***** VORLIEGENDER TEXT

Eine halbe Woche nach dem schweren Erdbeben in Marokko schwindet die Hoffnung auf Überlebende. In den schwer zugänglichen Gebieten läuft die Suche nach Hunderten Vermissten weiter. Für die Einsatzkräfte ist es ein Wettlauf gegen die Zeit: Experten geben einen Richtwert von 72 Stunden an, in denen ein Mensch höchstens ohne Wasser auskommen kann.

Nach Angaben der Regierung wurden bis zum Abend mindestens 2862 Tote gezählt, mindestens 2562 weitere Menschen wurden verletzt.

Das Erdbeben der Stärke 6,8 - das schlimmste seit Jahrzehnten in Marokko - ereignete sich am späten Freitagabend. Das Epizentrum lag südwestlich von Marrakesch. Seither wurde das nordafrikanische Land von mehreren Nachbeben heimgesucht.

Militärhubschrauber werfen Hilfspakete ab

Soldaten versuchen, mit Unterstützung ausländischer Hilfsteams in entlegene Bergdörfer vorzudringen. Mit Bulldozern müssen in dem zerklüfteten Gelände Straßen von Geröll befreit werden, damit Krankenwagen nach Erdrutschen durchkommen.

**********
***** BEREITGESTELLTE DATEN

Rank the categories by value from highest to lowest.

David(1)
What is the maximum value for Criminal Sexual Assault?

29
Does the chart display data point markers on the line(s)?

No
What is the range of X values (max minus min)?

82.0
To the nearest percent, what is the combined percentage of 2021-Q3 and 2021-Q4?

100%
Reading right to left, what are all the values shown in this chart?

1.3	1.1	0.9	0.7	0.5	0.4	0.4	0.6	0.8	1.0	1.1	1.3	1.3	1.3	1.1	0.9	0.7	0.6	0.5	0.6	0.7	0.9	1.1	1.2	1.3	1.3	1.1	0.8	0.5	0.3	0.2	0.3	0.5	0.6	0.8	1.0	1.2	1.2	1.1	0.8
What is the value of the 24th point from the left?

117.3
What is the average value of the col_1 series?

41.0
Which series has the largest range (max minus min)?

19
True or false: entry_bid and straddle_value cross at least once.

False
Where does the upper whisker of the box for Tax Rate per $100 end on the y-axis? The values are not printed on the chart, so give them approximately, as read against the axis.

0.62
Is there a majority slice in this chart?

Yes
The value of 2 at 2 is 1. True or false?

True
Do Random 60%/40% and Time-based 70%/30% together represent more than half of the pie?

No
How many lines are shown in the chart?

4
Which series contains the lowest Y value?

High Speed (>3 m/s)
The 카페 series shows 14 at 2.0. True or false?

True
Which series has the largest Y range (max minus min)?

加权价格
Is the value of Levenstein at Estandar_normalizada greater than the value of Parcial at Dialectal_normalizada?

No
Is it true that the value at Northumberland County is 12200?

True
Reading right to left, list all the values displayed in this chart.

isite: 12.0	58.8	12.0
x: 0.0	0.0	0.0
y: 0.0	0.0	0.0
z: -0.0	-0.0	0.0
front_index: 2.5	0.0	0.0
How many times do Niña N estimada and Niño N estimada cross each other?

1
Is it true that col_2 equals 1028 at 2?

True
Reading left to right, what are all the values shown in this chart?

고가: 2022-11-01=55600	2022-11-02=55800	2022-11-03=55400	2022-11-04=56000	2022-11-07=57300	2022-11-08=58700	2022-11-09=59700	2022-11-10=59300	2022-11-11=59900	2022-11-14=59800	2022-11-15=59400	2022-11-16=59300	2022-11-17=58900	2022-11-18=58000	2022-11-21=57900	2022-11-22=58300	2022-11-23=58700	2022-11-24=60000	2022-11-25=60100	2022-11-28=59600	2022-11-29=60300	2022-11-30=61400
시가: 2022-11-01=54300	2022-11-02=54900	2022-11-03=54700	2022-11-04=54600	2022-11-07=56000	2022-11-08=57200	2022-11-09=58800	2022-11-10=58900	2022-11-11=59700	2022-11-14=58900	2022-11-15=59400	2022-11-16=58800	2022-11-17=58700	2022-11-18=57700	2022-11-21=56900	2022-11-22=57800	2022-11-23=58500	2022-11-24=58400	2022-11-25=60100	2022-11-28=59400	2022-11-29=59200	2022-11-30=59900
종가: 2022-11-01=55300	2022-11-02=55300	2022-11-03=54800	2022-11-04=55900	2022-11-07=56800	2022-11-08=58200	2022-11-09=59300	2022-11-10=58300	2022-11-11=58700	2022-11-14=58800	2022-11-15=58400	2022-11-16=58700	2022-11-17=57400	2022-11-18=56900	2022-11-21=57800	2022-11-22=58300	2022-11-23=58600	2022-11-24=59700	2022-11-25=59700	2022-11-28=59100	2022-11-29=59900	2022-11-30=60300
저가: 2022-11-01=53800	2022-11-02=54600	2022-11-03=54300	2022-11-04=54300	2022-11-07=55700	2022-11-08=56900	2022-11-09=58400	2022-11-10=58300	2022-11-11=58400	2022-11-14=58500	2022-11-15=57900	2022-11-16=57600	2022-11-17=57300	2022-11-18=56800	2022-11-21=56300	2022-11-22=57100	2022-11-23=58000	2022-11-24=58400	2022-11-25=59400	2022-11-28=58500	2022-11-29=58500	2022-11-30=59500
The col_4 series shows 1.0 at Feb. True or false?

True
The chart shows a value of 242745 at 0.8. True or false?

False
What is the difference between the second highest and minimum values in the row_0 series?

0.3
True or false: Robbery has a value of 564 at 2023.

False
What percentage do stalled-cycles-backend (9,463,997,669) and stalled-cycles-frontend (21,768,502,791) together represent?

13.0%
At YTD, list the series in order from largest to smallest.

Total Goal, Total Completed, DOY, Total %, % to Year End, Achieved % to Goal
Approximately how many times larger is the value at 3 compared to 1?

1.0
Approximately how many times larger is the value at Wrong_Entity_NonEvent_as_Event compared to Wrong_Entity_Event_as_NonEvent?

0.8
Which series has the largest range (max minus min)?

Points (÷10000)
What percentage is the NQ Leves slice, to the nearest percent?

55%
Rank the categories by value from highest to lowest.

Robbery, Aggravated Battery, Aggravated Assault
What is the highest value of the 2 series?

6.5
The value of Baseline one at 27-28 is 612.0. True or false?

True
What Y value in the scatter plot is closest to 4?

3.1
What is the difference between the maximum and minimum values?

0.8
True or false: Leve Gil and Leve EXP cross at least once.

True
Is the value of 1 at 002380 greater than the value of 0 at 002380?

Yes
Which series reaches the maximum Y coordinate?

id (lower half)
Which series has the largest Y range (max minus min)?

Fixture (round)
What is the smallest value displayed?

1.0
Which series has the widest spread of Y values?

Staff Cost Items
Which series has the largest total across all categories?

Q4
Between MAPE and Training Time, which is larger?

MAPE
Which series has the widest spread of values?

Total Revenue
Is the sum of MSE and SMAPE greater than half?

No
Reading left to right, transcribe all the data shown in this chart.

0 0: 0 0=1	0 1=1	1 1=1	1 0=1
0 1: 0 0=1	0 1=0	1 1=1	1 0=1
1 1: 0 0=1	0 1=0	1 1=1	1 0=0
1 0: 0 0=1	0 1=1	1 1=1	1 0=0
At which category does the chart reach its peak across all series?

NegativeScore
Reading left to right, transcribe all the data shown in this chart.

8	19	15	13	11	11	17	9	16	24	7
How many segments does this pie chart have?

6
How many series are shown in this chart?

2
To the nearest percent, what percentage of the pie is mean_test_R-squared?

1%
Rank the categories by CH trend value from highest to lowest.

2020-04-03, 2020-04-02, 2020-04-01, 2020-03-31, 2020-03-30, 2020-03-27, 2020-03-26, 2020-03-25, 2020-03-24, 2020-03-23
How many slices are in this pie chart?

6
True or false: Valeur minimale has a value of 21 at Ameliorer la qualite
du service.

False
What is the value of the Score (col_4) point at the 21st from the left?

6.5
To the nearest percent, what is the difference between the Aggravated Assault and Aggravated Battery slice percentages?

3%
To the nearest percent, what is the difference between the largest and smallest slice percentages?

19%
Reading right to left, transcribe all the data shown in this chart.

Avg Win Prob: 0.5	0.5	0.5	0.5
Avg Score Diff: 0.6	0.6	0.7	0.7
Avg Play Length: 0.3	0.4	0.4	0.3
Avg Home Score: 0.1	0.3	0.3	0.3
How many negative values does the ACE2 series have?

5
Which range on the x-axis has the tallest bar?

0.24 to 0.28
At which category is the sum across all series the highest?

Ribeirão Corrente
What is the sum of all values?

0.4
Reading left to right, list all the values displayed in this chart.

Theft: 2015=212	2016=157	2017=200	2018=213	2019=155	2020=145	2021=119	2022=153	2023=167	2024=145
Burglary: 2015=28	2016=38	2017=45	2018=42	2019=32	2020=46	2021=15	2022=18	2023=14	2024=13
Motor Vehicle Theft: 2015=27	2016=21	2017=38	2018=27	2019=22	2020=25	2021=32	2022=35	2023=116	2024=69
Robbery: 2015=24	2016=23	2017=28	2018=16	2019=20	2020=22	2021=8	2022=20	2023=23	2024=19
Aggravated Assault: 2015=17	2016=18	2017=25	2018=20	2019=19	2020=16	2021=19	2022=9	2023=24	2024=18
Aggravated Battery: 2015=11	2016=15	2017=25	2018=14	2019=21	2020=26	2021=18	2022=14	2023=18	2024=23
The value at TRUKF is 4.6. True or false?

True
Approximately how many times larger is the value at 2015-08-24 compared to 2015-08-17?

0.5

**********

ARBEITSAUFTRÄGE:
• A. Fassen Sie bitte den Absatz „Das Erdbeben der Stärke 6,8“ aus dem Text zum Erdbeben in Marokko als kurze Stichpunktliste zusammen und behalten Sie dabei seine wesentlichen Fakten bei.
• B. Setzen Sie den Text zum Erdbeben in Marokko im Anschluss an seinen letzten Satz fort.
Die Einträge werden hier nicht gebraucht.

LÖSUNGEN ZU DEN AUFGABEN:
• A.
- Stärke 6,8, schlimmstes Beben in Marokko seit Jahrzehnten
- am späten Freitagabend
- Epizentrum südwestlich von Marrakesch
- seitdem mehrere Nachbeben im Land

• B.
Die Behörden hätten mittlerweile Feldlazarette in der Nähe des Epizentrums eingerichtet, um dort Verletzte zu versorgen, sagte Justizminister Abdel Latif Wehbe dem arabischen Fernsehsender Al-Arabiya am Montag. Derzeit könne man die genaue Anzahl der Toten und Schäden nicht klären.

Am Montag warfen Militärhubschrauber Hilfspakete über schwer zugänglichen Gebieten ab. Die Europäische Union stellte eine Million Euro für humanitäre Hilfe bereit. Das Geld solle helfen, die dringendsten Bedürfnisse der am stärksten Betroffenen zu decken. Zudem stehe die Kommission mit den EU-Staaten in Kontakt, um Einsatzteams zu mobilisieren, falls Marokko darum bitte, hieß es.

Frankreich unterstützt den Einsatz von Nichtregierungsorganisationen (NGO) in dem Land mit fünf Millionen Euro.

Deutsche Hilfe bisher nicht angefragt

Deutschland bot Marokko erneut Hilfe an. Bislang zeigte die Regierung in Rabat daran jedoch kein Interesse. Marokko habe sich aber für das Angebot bedankt, sagte ein Sprecher des Auswärtigen Amtes. Auf die Frage, ob der Verzicht auf deutsche Unterstützung womöglich politische Gründe haben könnte, antwortete er: »Ich glaube, politische Gründe kann man hier ausschließen für unseren Fall.« Die diplomatischen Beziehungen zu Marokko seien gut.

Der Streit über die Westsahara hatte die deutsch-marokkanischen Beziehungen 2021 in eine Krise gestürzt. Auf dem Höhepunkt zog Marokko seine Botschafterin für mehrere Monate aus Berlin ab. Im Sommer 2022 näherten sich die beiden Staaten wieder an.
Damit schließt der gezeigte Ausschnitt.